TASK TO CARRY OUT:
Answer these questions using the text on the 2010 women's junior 4 × 100 metres relay below.
(a) At which stadium was the event held?
(b) What time did Germany record in the final?
(c) According to the unofficial count, how many athletes took part?

QUOTED TEXT:
--- --- ---
= 2010 World Junior Championships in Athletics – Women's 4 × 100 metres relay =

The women's 4x100 metres relay event at the 2010 World Junior Championships in Athletics was held in Moncton, New Brunswick, Canada, at Moncton Stadium on 23 and 24 July.

==Medalists==

| Gold | Stormy Kendrick Takeia Pinckney Dezerea Bryant Ashley Collier United States |
| Silver | Nadja Bahl Leena Günther Tatjana Pinto Stefanie Pähler Germany |
| Bronze | Dafne Schippers Loreanne Kuhurima Eva Lubbers Jamile Samuel Netherlands |

==Results==

===Final===
24 July

| Rank | Nation | Competitors | Time | Notes |
|---|---|---|---|---|
| 1st place, gold medalist(s) | United States | Stormy Kendrick Takeia Pinckney Dezerea Bryant Ashley Collier | 43.44 |  |
| 2nd place, silver medalist(s) | Germany | Nadja Bahl Leena Günther Tatjana Pinto Stefanie Pähler | 43.74 |  |
| 3rd place, bronze medalist(s) | Netherlands | Dafne Schippers Loreanne Kuhurima Eva Lubbers Jamile Samuel | 44.09 |  |
| 4 | Jamaica | Siedatha Palmer Deandre Whitehorne Diandre Gilbert Danielle Williams | 44.24 |  |
| 5 | Nigeria | Florence Nkiruka Bukola Abogunloko Margaret Etim Stella Silas | 44.84 |  |
| 6 | Canada | Crystal Emmanuel Janelle Bell-Spence Leah Walkeden Loudia Laarman | 44.84 |  |
| 7 | Australia | Rosie Lawson Ella Nelson Karlie Morton Caitlin Sargent | 45.57 |  |
|  | United Kingdom | Rebekah Wilson Jodie Williams Emily Diamond Shaunna Thompson | DNF |  |

===Heats===
23 July

====Heat 1====

| Rank | Nation | Competitors | Time | Notes |
|---|---|---|---|---|
| 1 | Germany | Nadja Bahl Leena Günther Tatjana Pinto Stefanie Pähler | 44.52 | Q |
| 2 | Jamaica | Siedatha Palmer Deandre Whitehorne Diandre Gilbert Shericka Jackson | 44.68 | Q |
| 3 | Netherlands | Janice Babel Loreanne Kuhurima Eva Lubbers Jamile Samuel | 44.70 | Q |
| 4 | Nigeria | Stella Silas Florence Nkiruka Betty Jethro Margaret Etim | 45.19 | q |
| 5 | Australia | Rosie Lawson Ella Nelson Karlie Morton Caitlin Sargent | 45.41 | q |
| 6 | Hungary | Anasztázia Nguyen Kriszta Komiszár Gréta Kerekes Fanni Schmelcz | 45.77 |  |
| 7 | Japan | Aoi Kawasaki Nodoka Seko Kana Ichikawa Narumi Tashiro | 45.78 |  |

====Heat 2====

| Rank | Nation | Competitors | Time | Notes |
|---|---|---|---|---|
| 1 | United States | Stormy Kendrick Takeia Pinckney Dezerea Bryant Ashley Collier | 43.56 | Q |
| 2 | United Kingdom | Rebekah Wilson Jennie Batten Twinelle Hopeson Shaunna Thompson | 44.62 | Q |
| 3 | Canada | Crystal Emmanuel Janelle Bell-Spence Leah Walkeden Loudia Laarman | 44.77 | Q |
| 4 | Bahamas | V'Alonnee Robinson Ivanique Kemp Marvar Etienne Tynia Gaither | 45.45 |  |
| 5 | Poland | Klaudia Konopko Katarzyna Sokólska Ewelina Skoczylas Martyna Opoń | 45.54 |  |
| 6 | France | Orlann Ombissa Jessie Saint-Marc Jennifer Galais Orphée Neola | 45.70 |  |
| 7 | Spain | Caridad Jerez Maitane Iruretagoyena María Martín-Sacristán María Cabeza Navas | 46.36 |  |

==Participation==
According to an unofficial count, 61 athletes from 14 countries participated in the event.
--- --- ---
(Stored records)
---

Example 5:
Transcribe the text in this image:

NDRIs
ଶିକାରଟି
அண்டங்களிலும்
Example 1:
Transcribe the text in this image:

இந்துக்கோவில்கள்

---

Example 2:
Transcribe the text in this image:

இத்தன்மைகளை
--- --- ---
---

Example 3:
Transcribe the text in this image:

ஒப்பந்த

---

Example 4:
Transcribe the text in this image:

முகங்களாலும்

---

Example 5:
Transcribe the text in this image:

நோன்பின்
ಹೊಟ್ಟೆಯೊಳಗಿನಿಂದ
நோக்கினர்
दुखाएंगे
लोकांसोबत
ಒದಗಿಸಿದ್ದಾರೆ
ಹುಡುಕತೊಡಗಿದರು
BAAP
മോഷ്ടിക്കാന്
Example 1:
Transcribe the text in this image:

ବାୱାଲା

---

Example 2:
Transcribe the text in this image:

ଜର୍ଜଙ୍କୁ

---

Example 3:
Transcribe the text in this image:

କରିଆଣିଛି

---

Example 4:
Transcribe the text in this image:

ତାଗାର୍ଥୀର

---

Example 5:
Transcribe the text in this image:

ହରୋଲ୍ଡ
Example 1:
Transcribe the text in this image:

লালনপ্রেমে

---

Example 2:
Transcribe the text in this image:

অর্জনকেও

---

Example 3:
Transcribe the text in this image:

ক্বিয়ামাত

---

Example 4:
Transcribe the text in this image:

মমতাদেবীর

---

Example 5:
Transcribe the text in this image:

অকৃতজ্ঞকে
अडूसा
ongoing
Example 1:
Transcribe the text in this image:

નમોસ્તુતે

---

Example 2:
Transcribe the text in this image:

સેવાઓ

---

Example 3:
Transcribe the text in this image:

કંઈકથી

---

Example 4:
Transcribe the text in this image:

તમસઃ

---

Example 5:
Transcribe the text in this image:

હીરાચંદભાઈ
--- --- ---
SOLUTION FOR THIS PROBLEM:
(a) Moncton Stadium
(b) 43.74
(c) 61